- [选定文本]:

Solution to CTSC2014 random

前言

趁着官方题解还没出来我先写个民间题解吧233……
写了两天= =||。

题意

现在有个随机数生成方法：Mersenne twister.
定义是这样的：给出 $m, x, M_0$

$M_n= \begin{cases} 2*M_{n-1} & 2*M_{n-1} < 2^m \\ (2*M_{n-1} - 2^m) \oplus x & 2*M_{n-1} \geq 2^m \end{cases}$

其中 $\oplus$ 是按位异或。
若随机数能在 $(0,2^m)$ 中近似等概率取值，则称x是好的。
1、求 $M_k$ 。 $m \leq 10^6, k \leq 10^9$ .
2、已知 $x$ 是好的，给出 $M_{k*2^l},l$ ，求 $M_k$ . $m \leq 1000, l \leq 10$ .

第一问

考虑下这个生成方式的本质。当 $M_i$ 移出去的时候，会在前面异或一个 $x$ 。
感觉……有点像多项式取模？
我们考虑把 $m$ 位数视作一个 $m$ 次多项式。
每次移动可以看作是乘 $x$ 。
移出去的时候，看作减去 $X(x)$ 。
我们在系数模2的意义下看这个东西！
加减法和异或是等效的！
于是我们就把问题转化为了，求：

$M_k(x) \equiv M_0(x) * x^k \ (mod \ (x^m+X(x)))$

用多项式取模+快速幂就可以过了。
复杂度： $O(m \log m \log k)$ .

第二问

令 $f(x) = x^m + X(x)$ .
给出的性质，可以转化为： $x^{2^m} \equiv x \ (mod \ f(x))$ .
考虑我们要求什么。

$M_{k*2^l}(x) \equiv M_0(x) * x^{k*2^l} \ (mod \ f(x)) \\ M_{k*2^l}(x) * [M_0(x)]^{-1} \equiv x^{k*2^l} \ (mod \ f(x))$

那么为了求出 $x^k$ ，我们只要把 $2^l$ 消掉就好。利用给出的性质！

$[M_{k*2^l}(x) * [M_0(x)]^{-1}]^{2^{m-l}} \equiv (x^{k*2^l})^{2^{m-l}} \equiv x^k \ (mod \ f(x)) \\$

那么利用多项式扩欧求个逆元，然后再快速幂就好。
这样的话 $l$ 实际上是可以和 $m$ 同级的？

代码

需要加一大堆常数优化……

#include <cstdio>
#include <algorithm>
#include <cstring>
using namespace std;

#define MX 3000000
#define FOR( A, B, C ) for ( register int A = B, _end_ = C; A <= _end_; A++ )
#define ROF( A, B, C ) for ( register int A = B, _end_ = C; A >= _end_; A-- )

- [原始材料]:
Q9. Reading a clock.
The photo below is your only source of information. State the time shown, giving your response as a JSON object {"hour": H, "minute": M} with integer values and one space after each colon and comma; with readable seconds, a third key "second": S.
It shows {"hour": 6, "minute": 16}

- [任务目标]:
A. 把 CTSC2014 random 题解中以“考虑下这个生成方式的本质”开头的那一段改写成简短的要点列表，保留其主要事实。
B. 续写这篇 CTSC2014 random 题解，从其最后一行接着往下写。
这些材料与选定文本彼此独立，单独成组。

- [参考解答]:
A.
- 生成方式的本质：$M_i$ 移出去时，会在前面异或一个 $x$，类似多项式取模。
- 把 $m$ 位数视作一个 $m$ 次多项式，并在系数模 2 的意义下考虑。
- 每次移动相当于乘 $x$；移出去时相当于减去 $X(x)$。
- 系数模 2 时，加减法与异或等效。
- 由此，问题转化为求一个多项式同余式。

B.
#define ll long long

struct number {
#define MAX 2100
 int num[ MAX + 1 ], fir;
    number( int k = 0 ) { FOR ( i, 0, MAX ) { num[ i ] = 0; } for ( fir = MAX; k; num[ fir-- ] = k & 1, k >>= 1 ); fir++; fir = min( fir, MAX ); }
    int & operator [] ( const int &x ) { return num[ x ]; }
};

int w[ 2 ][ MX + 10 ], tmp[ MX + 10 ], P = 1004535809, K, invK, m, f[ MX + 10 ], invf[ MX + 10 ], E[ MX + 10 ], M0[ MX + 10 ], type, k, x1[ MX + 10 ], l, INP[ MX + 10 ], revf[ MX + 10 ], x2[ MX + 10 ], D[ MX + 10 ], R[ MX + 10 ], invB[ MAX ][ MAX ], B[ MAX ][ MAX ], d[ MAX ][ MAX ], r[ MAX ][ MAX ], tmpf[ MAX ], tmpM0[ MAX ], ttt[ MAX ], rec[ MAX ][ MAX ], TT1[ MAX + 10 ], TT2[ MAX + 10 ];

int fpm( int F, int FF, int P ) {
    int ans = 1;
    for ( ; FF; FF >>= 1, F = (ll)F * F % P )
        if ( FF & 1 ) ans = (ll)ans * F % P;
    return ans;
}

void MOD2( int &x ) { if ( x > 3000000 ) x = ( P - x ) & 1; else x = x & 1; }

inline void inc( int &x, int dat ) { x += dat; if ( x >= P ) x -= P; }

inline void dec( int &x, int dat ) { x -= dat; if ( x < 0 ) x += P; }

void FFT( int X[], int k, int v ) {
    for ( register int i = 0, j = 0; i < k; i++ ) {
        if ( i < j ) swap( X[ i ], X[ j ] );
        for ( register int l = k >> 1; ( j ^= l ) < l; l >>= 1 );
    }
    for ( register int i = 2; i <= k; i <<= 1 )
        for ( register int j = 0; j < k; j += i )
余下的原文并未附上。